AVSnap is a freeware audio/visual system integration and design software, developed and released by Altinex Inc. in 2004. It creates a visual routing diagram of an audio/visual system that is similar to an A/V schematic or a computer network diagram. The software provides a design environment to create audiovisual diagrams and layouts.

==Functionality==

- AV System Design – Allows the user to create library symbols, assign snap points property, connect symbols with cable object and generate list of materials and cables.
- AV System Layout – Allows the user to create symbols for front or back panels, position them in a rack and connect them with cable. Provide wiring diagram to a technician for rack wiring.
- Flow Chart Mode – Allows the user to develop a variety of flow charts.
- Presentation mode – Allows the user to present multiple pages. All keys work in a similar way to PowerPoint.
- Communication mode – Test all protocols for communicating with equipment using communication mode. Press the telephone icon to transform AVSnap into a Hyperterminal with a twist. You have two windows: Terminal window and Notepad.
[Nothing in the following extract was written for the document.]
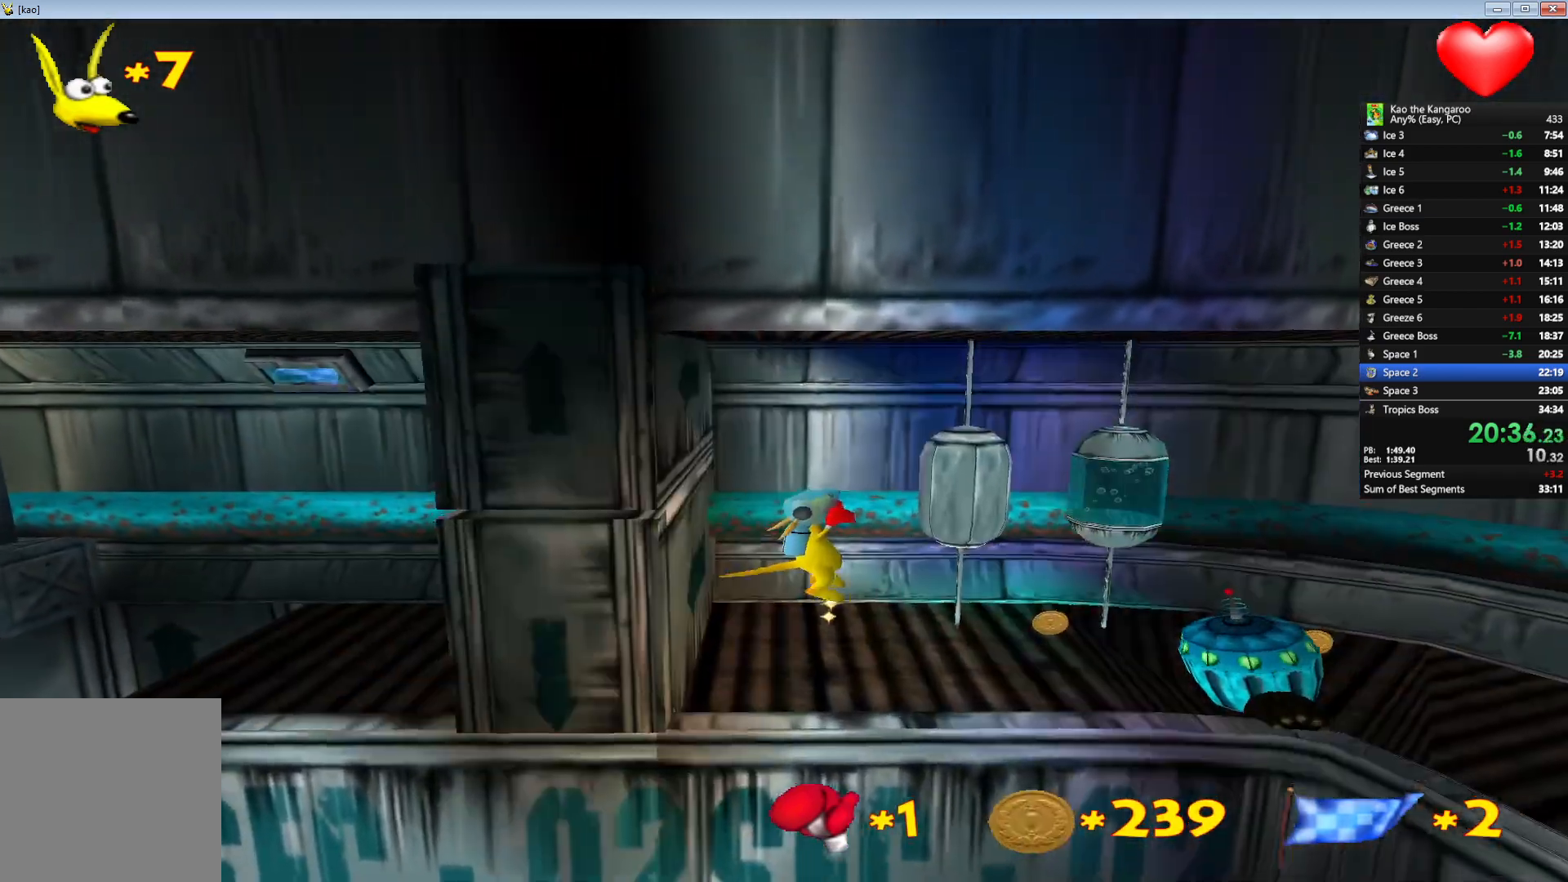
{"keys": ["right", "up", "z"], "events": [[150, "right", "up"], [283, "right", "down"]]}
Jot down commands and then send them through a COM port or over the network.
- Language editor – If you want to use your native language with AVSnap, select language editor and type in all the text displayed. Once done, switch to your own language for simplicity.
- GUI design — Set page format to pixels to reveal the GUI design environment. Design buttons, sliders, and video objects. Import PNG files to create the GUI background and press F11 for full development language. Execute created program on a PC or a standalone touch pane.
- Web server (License required) – Anything you design in AVSnap can be served on the web. Graphics, pages, GUI, or anything else. GUI can be used to control equipment over the web.

==Libraries==
AVSnap can combine groups of objects into libraries that users can select from to create their diagrams. Users can create their libraries or choose from ones included from other companies, including Simtrol, Calypso Systems, and partner Analog Way.

==History==

The origins of AVSnap started in 1993, a time where very few vendors provided software for designing AV systems. As such, many AV professionals desired a development tool that could be used in-house and offer an easy information exchange.